“My technology-free day was a nightmare,” exclaims one student at the very beginning of her final presentation on cloud based contact center solution, nature, and her inner experiences of both. This exclamation has amused me so much that I have repeated it often through the day when describing this project to other students and colleagues at Saint Francis University, a small university tucked into the hills of the Allegheny mountains in central Pennsylvania.
As part of the curriculum in my Environmental Sociology class, students are asked to journal on two different but related kinds of experiences: two technology-free days and 6 times in nature, in solitude without cell phones or iPods. Their reactions to these types of experiences are both startlingly profound and surprisingly life changing, but in actuality, life-enhancing. In this article, I will relate their experiences with technology-free days.
For this assignment, I have given them some instruction, but I have left it up to them how they want to define a technology-free “day.” Knowing how addicted most of my undergraduate students are to their cell phones, laptops with Face book, and iPods, I am loathe to tell them how long they should go without such supports. Some students really stretch themselves and define a day as an actually day- from sun-up until after dinner. Others can only go so far as to define one hour as their ‘day.’ I ask them to consider the following questions and write about them in their journals.
How does it feel to spend a day without technology? What effect does it have on your mood? Your mind? Your emotions? What differences do you notice between a technology day & a technology-free day? Similarities? What are some things you like about a technology-free day & why? What did you not like and why? How has being technology-free affected your social interactions? Explain. Please describe any other observations.
In our culture, most of us have become dependent on communication technology in some form or another. And most of us have become dependent on that technology without being aware of how much we rely on it. For example, we text friends, we blog and we ‘Facebook’ (and create a new verb in the process). With college students, I am amazed, and secretly touched, by how often they call their parents. Many students claimed to call their parents every single day. Others said they called their parents, usually their mom, between each & every class. Some students complained about missing meetings or practices without technology (apparently, their schedule changes each day & this is how they are informed).
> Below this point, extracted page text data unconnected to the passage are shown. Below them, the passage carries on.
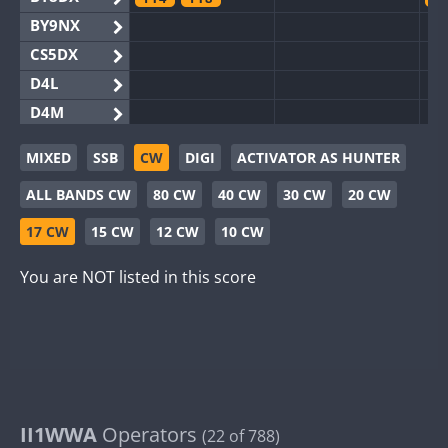
BY9NX
CS5DX
D4L
D4M
EG3WWA
MIXED
SSB
CW
DIGI
ACTIVATOR AS HUNTER
EG5WWA
FT4
FT4
FT8
SSB
F
ALL BANDS CW
80 CW
40 CW
30 CW
20 CW
EG6WWA
SSB
EG8WWA
17 CW
15 CW
12 CW
10 CW
EX0DX
You are NOT listed in this score
GB2WWA
F
GB4WWA
FT8
F
GB6WWA
F
GB8WWA
II0WWA
F
II1WWA
II1WWA
Operators
S
(22 of 788)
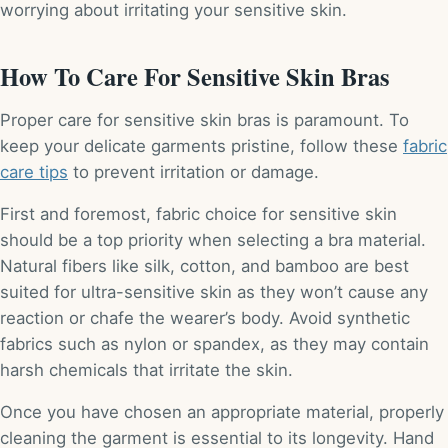
worrying about irritating your sensitive skin.
How To Care For Sensitive Skin Bras
Proper care for sensitive skin bras is paramount. To
keep your delicate garments pristine, follow these
fabric
care tips
to prevent irritation or damage.
First and foremost, fabric choice for sensitive skin
should be a top priority when selecting a bra material.
Natural fibers like silk, cotton, and bamboo are best
suited for ultra-sensitive skin as they won’t cause any
reaction or chafe the wearer’s body. Avoid synthetic
fabrics such as nylon or spandex, as they may contain
harsh chemicals that irritate the skin.
Once you have chosen an appropriate material, properly
cleaning the garment is essential to its longevity. Hand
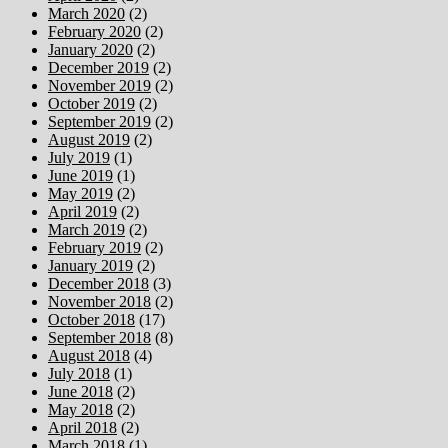
March 2020
(2)
February 2020
(2)
January 2020
(2)
December 2019
(2)
November 2019
(2)
October 2019
(2)
September 2019
(2)
August 2019
(2)
July 2019
(1)
June 2019
(1)
May 2019
(2)
April 2019
(2)
March 2019
(2)
February 2019
(2)
January 2019
(2)
December 2018
(3)
November 2018
(2)
October 2018
(17)
September 2018
(8)
August 2018
(4)
July 2018
(1)
June 2018
(2)
May 2018
(2)
April 2018
(2)
March 2018
(1)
On the other hand, I am also dismayed by how much computer interaction has replaced face-to-face interaction with college-age students who live right down the hall from each. They report to me that they might IM their friend, rather than simply walk down the hall to say hi.
I have used this assignment for hundreds of students over several years in dozens of classes. I am always amazed by the insightful awareness this simple exercise brings to them about their social interaction and their lifestyle. The following are a SELECT FEW of their personal reactions:
Being Present: “In a day without technology, you are completely concentrated on what you are doing & who you are with. You have no distractions to take you away from that place. My mind was into what I was doing.”
Becoming more social: “This activity made me more social because in order to see what time to go to dinner and the time I had to go up to people and ask them instead of texting them or instant message. I also notice(d) how beautiful this campus really is.”
“Technology-free days (have) improved my social interactions. I engage in more conversations with my friends & girls in my dorm than just sitting in the room talking on instant message and through texting. Talking face to face with people is more personal than just sending IMs and texts.”